(RAW DATA Opens)

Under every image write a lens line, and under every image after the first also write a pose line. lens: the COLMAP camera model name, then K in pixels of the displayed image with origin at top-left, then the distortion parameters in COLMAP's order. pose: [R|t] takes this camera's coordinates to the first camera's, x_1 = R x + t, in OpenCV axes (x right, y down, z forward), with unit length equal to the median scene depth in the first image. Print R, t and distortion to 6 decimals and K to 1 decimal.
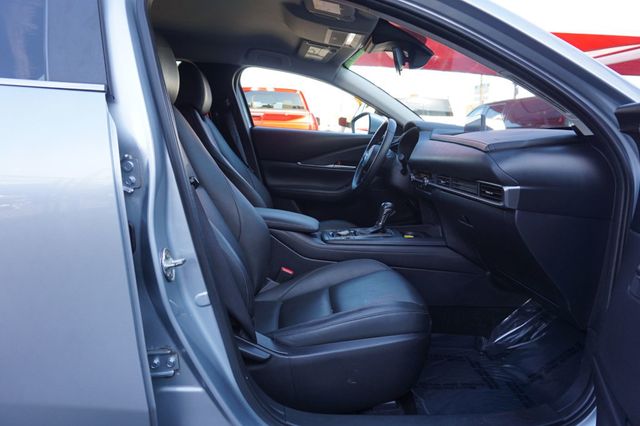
lens RADIAL K [[436.9, 0, 320.0], [0, 436.9, 213.0], [0, 0, 1]] dist [-0.036583, 0.047474]
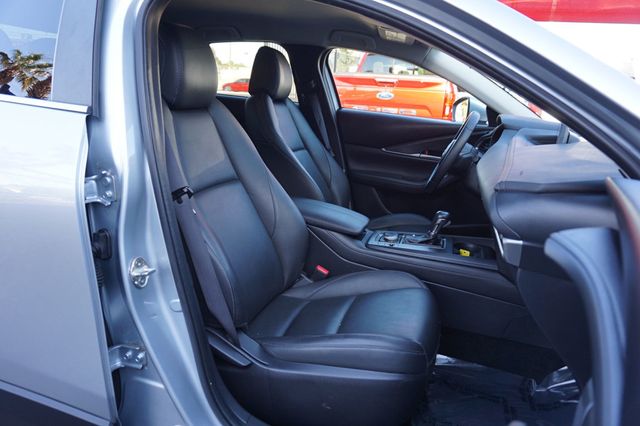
lens RADIAL K [[436.9, 0, 320.0], [0, 436.9, 213.0], [0, 0, 1]] dist [-0.036583, 0.047474]
pose [[0.938583, 0.121647, -0.322898, 0.225019], [-0.091029, 0.989937, 0.108346, -0.103287], [0.332829, -0.072299, 0.940211, 0.075076]]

(RAW DATA Closes)

**TASK ITEM**
Find every line above that contains the word "pose", and copy each of those lines in full.

**SOLUTION TO THE PROBLEM**
Under every image write a lens line, and under every image after the first also write a pose line. lens: the COLMAP camera model name, then K in pixels of the displayed image with origin at top-left, then the distortion parameters in COLMAP's order. pose: [R|t] takes this camera's coordinates to the first camera's, x_1 = R x + t, in OpenCV axes (x right, y down, z forward), with unit length equal to the median scene depth in the first image. Print R, t and distortion to 6 decimals and K to 1 decimal.
pose [[0.938583, 0.121647, -0.322898, 0.225019], [-0.091029, 0.989937, 0.108346, -0.103287], [0.332829, -0.072299, 0.940211, 0.075076]]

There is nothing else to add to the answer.